Given task 1: Decide whether each statement about the forum thread below agrees with it: (a) Jasper proposes that trusses and joists be rated for temperatures above 150°F; (b) incognito sides with conarb; (c) Uncle Bob says all of the training he links to is free. For each, answer yes or no and quote the deciding words of the thread.

Re: TJIs - hidden firefighter killer???

Just like any other product out there. If its not handled or installed properly there's going to be problems.


----------



## Jasper

Re: TJIs - hidden firefighter killer???



			
				conarb said:
			
		

> Well let me rephrase it, those who care about building safe homes agree that lightweight engineered building materials should be banned.


I disagree.  "Safe", "lightweight", "engineered", and "building material" can all be good features, and can even be features of the same object.

Perhaps trusses and joists should be rated for temperatures above 150°F, though.


----------



## brudgers

Re: TJIs - hidden firefighter killer???



			
				conarb said:
			
		

> Min Max said:
> 
> 
> 
> 
> No "we all" do not agree with banning engineered building material!!
Click to expand...

Well let me rephrase it, those who care about building safe homes agree that lightweight engineered building materials should be banned. 

No.  We don't.


----------



## brudgers

Re: TJIs - hidden firefighter killer???

No building material can substitute for planning and training.


----------



## incognito

Re: TJIs - hidden firefighter killer???

Still wrong conarb. I appreciate your concern for lack of skilled workers in the construction industry but the monotonous dismissive comments about new construction materials only reveal your lack of knowledge of those products.


----------



## Uncle Bob

Re: TJIs - hidden firefighter killer???

I have had several years of continuous training from online courses and onsite field instruction, on engineered wood products, and installation; and ConArb is the one of the few people I would go to for advise and information on engineered wood products.

The problem here is not ConArb's continuous attempts to enlighten Building Officials, Inspectors, and Fire Service personnel; but, it is their inability to listen and learn from someone who has more years of experience and more knowledge on the subject than the combined training, experience and knowledge of his critics.

ConArb has posted numerous information backed up with fact ladened links that support his position; on the old ICC Bulletin Board; and without reading the information; people spouted off about how he didn't know what he was talking about.

The assumption here; is that these materials are here to stay; and there is nothing that can be done, accept to post warnings to Fire Fighters.  If you have to post warnings to Fire Fighters; that should be a clue that something is wrong.  What is the future; posting warnings to homeowners that the products their home is made from, is materials that will make their family sick and possibly kill them?

Another assumption is that builders have the right to build "affordable" McMansions; and the only way they can build them is with materials that are harmful to the occupants and Fire Fighters.  Only, when we tell the builders "NO!"; will this "it's here and we have to accept it" attitude change.

There is free and inexpensive training available for Building Officials and Inspectors; but, instead of taking advantage and increasing their knowledge; they demean one of the few people here who really know what they are talking about.

I have posted the following links before, in the hope that a few would take advantage of the training available (some free);

http://ttw.sbcindustry.com/inspector.php

and,

(scroll down to "WoodUniversity.Org" and "WallBracing.Org.")

http://www.apawood.org/

If many of ya'll will start listening to ConArb; and start learning; instead of attempting to berate him; then you might just learn something!

However, I doubt that this will happen; since some of you have watched the video in the OP's link; and still continue to ignore what you have seen.

Given task 2: Please rewrite only the entries below from the line containing "pose: elev=151.2 azim=21.1" down to the line containing "Dot at: (244, 290)", replacing "pose" with "view" and leaving everything else unchanged.

[Lines of data]
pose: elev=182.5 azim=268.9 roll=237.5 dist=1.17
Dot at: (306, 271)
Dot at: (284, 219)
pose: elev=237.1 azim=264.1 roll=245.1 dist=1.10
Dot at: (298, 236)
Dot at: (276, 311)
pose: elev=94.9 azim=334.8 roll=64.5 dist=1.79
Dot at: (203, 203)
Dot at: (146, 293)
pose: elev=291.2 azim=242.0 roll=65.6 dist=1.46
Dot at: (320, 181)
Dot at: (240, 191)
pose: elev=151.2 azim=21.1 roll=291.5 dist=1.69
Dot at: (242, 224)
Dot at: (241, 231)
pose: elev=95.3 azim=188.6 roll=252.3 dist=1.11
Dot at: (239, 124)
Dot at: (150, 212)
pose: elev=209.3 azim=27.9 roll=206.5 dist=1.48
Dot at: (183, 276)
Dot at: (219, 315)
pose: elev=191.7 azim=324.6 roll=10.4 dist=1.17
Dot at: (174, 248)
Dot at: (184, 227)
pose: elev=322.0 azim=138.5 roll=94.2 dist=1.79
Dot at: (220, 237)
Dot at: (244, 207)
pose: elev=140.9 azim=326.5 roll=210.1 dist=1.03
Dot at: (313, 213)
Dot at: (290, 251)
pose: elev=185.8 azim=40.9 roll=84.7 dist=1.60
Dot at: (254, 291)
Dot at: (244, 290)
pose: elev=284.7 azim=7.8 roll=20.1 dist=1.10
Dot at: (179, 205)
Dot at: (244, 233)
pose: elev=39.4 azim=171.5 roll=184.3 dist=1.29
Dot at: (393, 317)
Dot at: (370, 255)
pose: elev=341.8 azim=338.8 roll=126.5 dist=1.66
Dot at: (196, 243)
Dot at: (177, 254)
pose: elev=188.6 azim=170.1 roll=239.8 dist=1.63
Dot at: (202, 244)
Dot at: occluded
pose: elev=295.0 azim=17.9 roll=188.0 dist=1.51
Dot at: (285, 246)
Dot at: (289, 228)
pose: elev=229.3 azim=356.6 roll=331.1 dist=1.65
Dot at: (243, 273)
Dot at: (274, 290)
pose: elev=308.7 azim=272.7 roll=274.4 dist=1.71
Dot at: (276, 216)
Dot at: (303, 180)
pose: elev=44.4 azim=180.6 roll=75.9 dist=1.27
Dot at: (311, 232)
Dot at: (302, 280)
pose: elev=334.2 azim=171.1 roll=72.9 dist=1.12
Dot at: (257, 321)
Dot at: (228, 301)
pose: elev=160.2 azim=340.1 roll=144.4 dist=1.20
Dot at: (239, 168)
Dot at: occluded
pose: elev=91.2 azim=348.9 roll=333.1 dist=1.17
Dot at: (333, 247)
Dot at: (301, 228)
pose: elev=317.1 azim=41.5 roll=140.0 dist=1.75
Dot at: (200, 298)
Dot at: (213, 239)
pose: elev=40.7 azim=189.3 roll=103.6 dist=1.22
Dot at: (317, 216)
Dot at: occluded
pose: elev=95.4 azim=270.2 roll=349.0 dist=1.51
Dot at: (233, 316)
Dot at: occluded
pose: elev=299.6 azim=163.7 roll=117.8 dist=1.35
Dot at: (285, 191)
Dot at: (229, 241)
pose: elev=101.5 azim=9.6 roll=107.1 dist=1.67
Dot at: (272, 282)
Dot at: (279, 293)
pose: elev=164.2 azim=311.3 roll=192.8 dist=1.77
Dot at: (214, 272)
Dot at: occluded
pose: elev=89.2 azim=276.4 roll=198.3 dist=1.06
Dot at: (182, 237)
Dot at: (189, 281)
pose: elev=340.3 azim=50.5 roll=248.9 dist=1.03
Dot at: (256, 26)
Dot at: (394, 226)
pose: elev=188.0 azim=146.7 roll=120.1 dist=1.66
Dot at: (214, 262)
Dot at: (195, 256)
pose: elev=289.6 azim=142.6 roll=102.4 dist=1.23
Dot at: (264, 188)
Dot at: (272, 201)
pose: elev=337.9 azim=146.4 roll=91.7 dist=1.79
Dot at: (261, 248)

Exercise solution 1:
(a) Yes: "Perhaps trusses and joists should be rated for temperatures above 150°F, though."
(b) No: "Still wrong conarb."
(c) No: "training available (some free)"

Exercise solution 2:
view: elev=151.2 azim=21.1 roll=291.5 dist=1.69
Dot at: (242, 224)
Dot at: (241, 231)
view: elev=95.3 azim=188.6 roll=252.3 dist=1.11
Dot at: (239, 124)
Dot at: (150, 212)
view: elev=209.3 azim=27.9 roll=206.5 dist=1.48
Dot at: (183, 276)
Dot at: (219, 315)
view: elev=191.7 azim=324.6 roll=10.4 dist=1.17
Dot at: (174, 248)
Dot at: (184, 227)
view: elev=322.0 azim=138.5 roll=94.2 dist=1.79
Dot at: (220, 237)
Dot at: (244, 207)
view: elev=140.9 azim=326.5 roll=210.1 dist=1.03
Dot at: (313, 213)
Dot at: (290, 251)
view: elev=185.8 azim=40.9 roll=84.7 dist=1.60
Dot at: (254, 291)
Dot at: (244, 290)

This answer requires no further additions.